Backgrounds of Warner Bros. cartoons occasionally had inside gags in them. It looks like there’s one here in this painting from Saddle Silly, released in November 1941.
If you look closely, the number is He 2878 (Hempstead exchange). And a check of the Los Angeles phone directory around that time tells us who it belongs to. That was the phone number of Elmer Plummer.

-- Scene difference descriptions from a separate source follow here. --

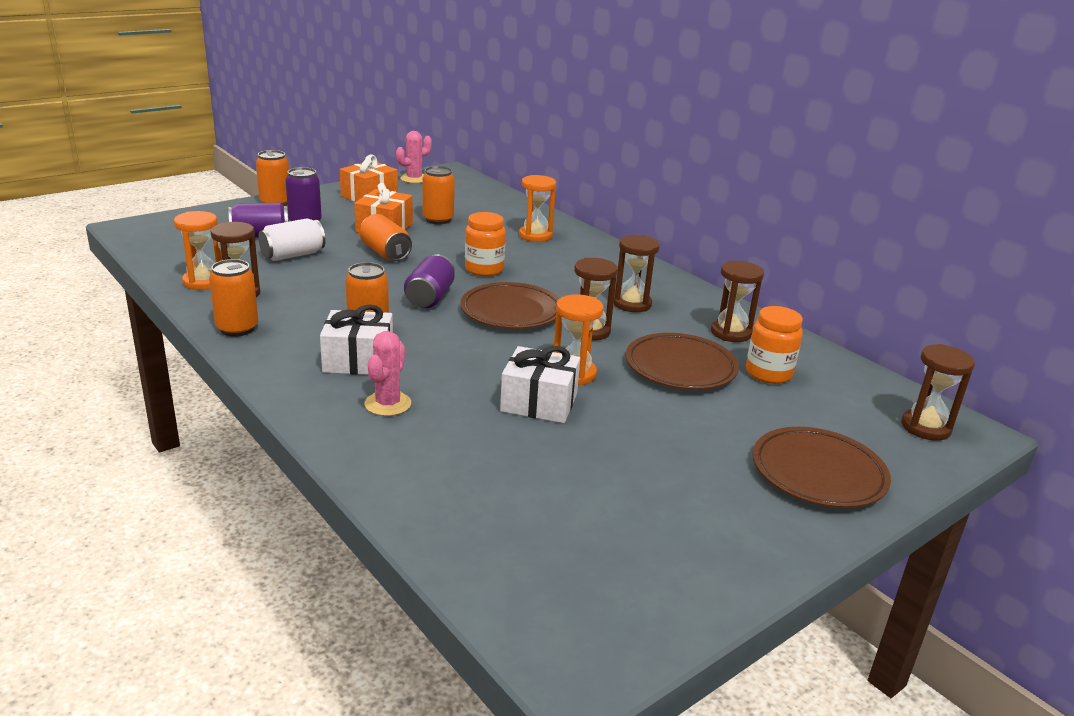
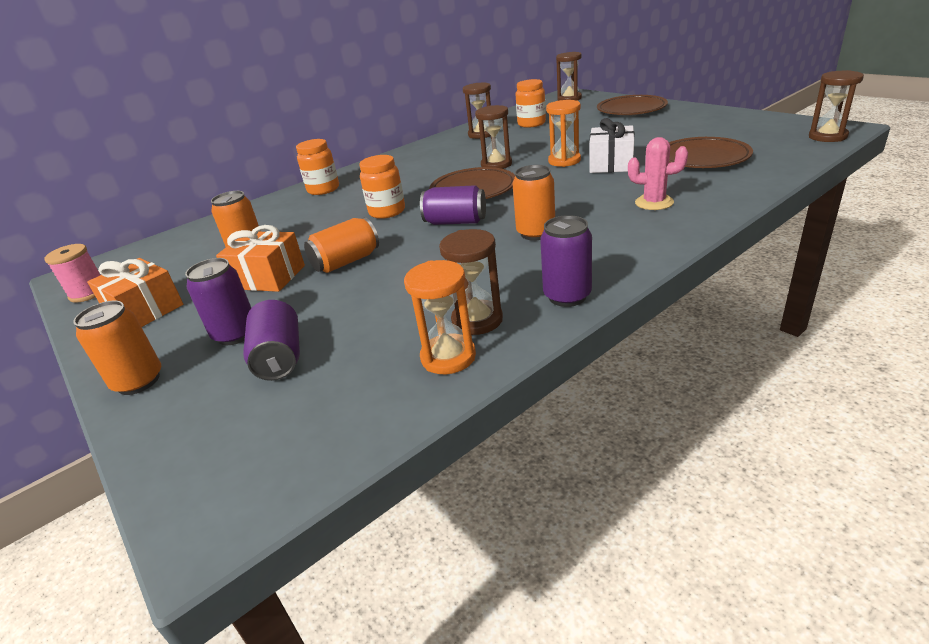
camera: 85 degrees left, 5 degrees up
orange can [209,259,258,337] -> purple can [540,215,592,307]
white can [258,218,326,261] -> none
white gift [320,305,393,375] -> none
pink cactus [396,131,432,183] -> pink spool [44,244,101,303]
orange hourglass [519,175,556,242] -> none
brown hourglass [614,235,660,312] -> brown hourglass moved to [809,70,864,142]
brown plate [625,333,739,390] -> brown plate moved to [669,137,753,168]
none -> orange jar [296,139,339,195]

Plummer’s watercolours had been exhibited through the 1930s but, more germane to our story, he had been in the background department at the Schlesinger studio. Off he toddled to Disney after, according to this internet post, he worked on Porky in Wackyland (and was replaced with Dick Thomas). And despite the acrimonious Disney strike, Plummer remained when it was all over, and was very active in the Screen Cartoonists Guild. You can see a union contribution to the war effort to the right.
Jones and his unit apparantly were staunch Guild supporters, so perhaps the reference to their former Schlesinger colleague was a little bit of solidarity.
Plummer died in 1987. There’s a short biographical piece in this post.
Paul Julian was painting Jones’ backgrounds until he left the studio in February 1942 and was replaced by Eugene Fleury. This frame is by one of them, depending on how long films were held up before release at that point during the war.
Note: a Yowp of thanks to Austin Kelly, who supplied a non-laser disc version of the frame that’s nice and clear.